Lc 4, 38-44
"Al salir de la sinagoga, Jesús entró en la casa de Simón. La suegra de Simón tenía mucha fiebre, y le pidieron que hiciera algo por ella. Inclinándose sobre ella, Jesús increpó a la fiebre y ésta desapareció. En seguida, ella se levantó y se puso a servirlos.
Al atardecer, todos los que tenían enfermos afectados de diversas dolencias se los llevaron, y Él, imponiendo las manos sobre cada uno de ellos, los sanaba. De muchos salían demonios, gritando: '¡Tú eres el Hijo de Dios!' Pero Él los increpaba y no los dejaba hablar, porque ellos sabían que era el Mesías.
Cuando amaneció, Jesús salió y se fue a un lugar desierto. La multitud comenzó a buscarlo y, cuando lo encontraron, querían retenerlo para que no se alejara de ellos. Pero Él le dijo: 'También a las otras ciudades debo anunciar la Buena Noticia del Reino de Dios, porque para eso he sido enviado'”.
COMENTARIO
No nos extraña nada de nada que aquellos que contemplaban lo que hacía el Hijo de Dios quisiesen acercarse a Él lo más posible. Y es que ver curar a enfermos, digamos, uno detrás de otro, sólo puede causar admiración y saber, saberlo de verdad, que Quien eso hace sólo puede ser el Enviado de Dios, el Mesías. Y por eso había muchas personas que perseguían, literalmente, a Jesucristo y querían estar con Él.
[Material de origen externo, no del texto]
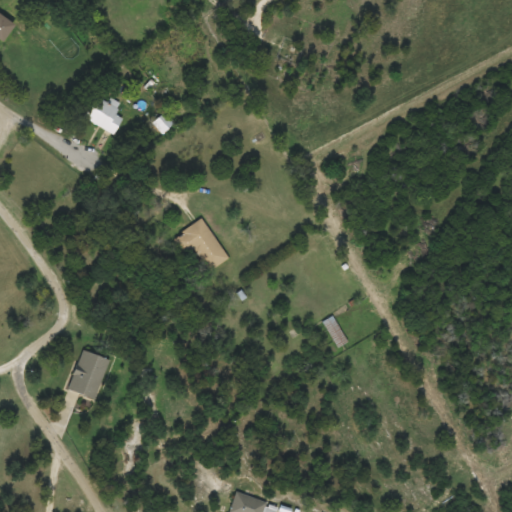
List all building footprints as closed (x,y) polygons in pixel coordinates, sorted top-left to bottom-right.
[(0,40),(1,41),(13,26),(0,14),(0,40)] [(119,104),(109,98),(107,102),(95,95),(82,118),(113,134),(121,119),(113,114),(119,104)] [(172,124),(163,114),(152,123),(161,133),(172,124)] [(228,258),(201,219),(173,238),(184,254),(193,248),(209,271),(228,258)] [(347,342),(331,316),(321,322),(337,348),(347,342)] [(66,389),(93,400),(108,360),(82,350),(66,389)] [(262,511),(266,503),(236,492),(228,511),(262,511)]
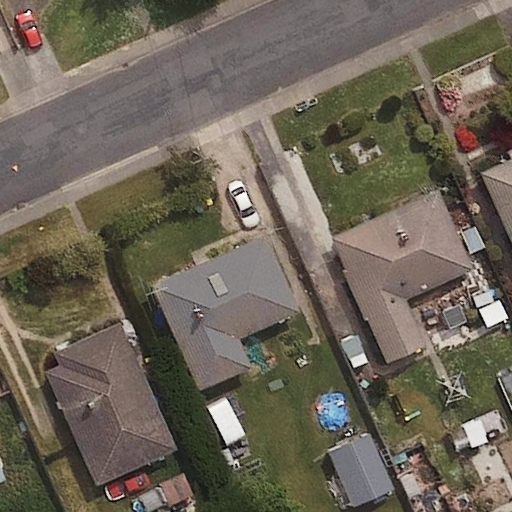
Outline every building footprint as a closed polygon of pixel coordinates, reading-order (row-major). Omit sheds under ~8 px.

El caso es que Jesucristo, para aquellos que aún puedan dudar, sabía más que bien que era el Hijo de Dios. Por eso dice que había venido al mundo para anunciar la Buena Noticia, que el Reino de Dios había, por fin, llegado.
Y había quien, en aquellos tiempos, aún tenían dudas...
JESÚS, gracias por haber traído, en ti, el Reino de Dios.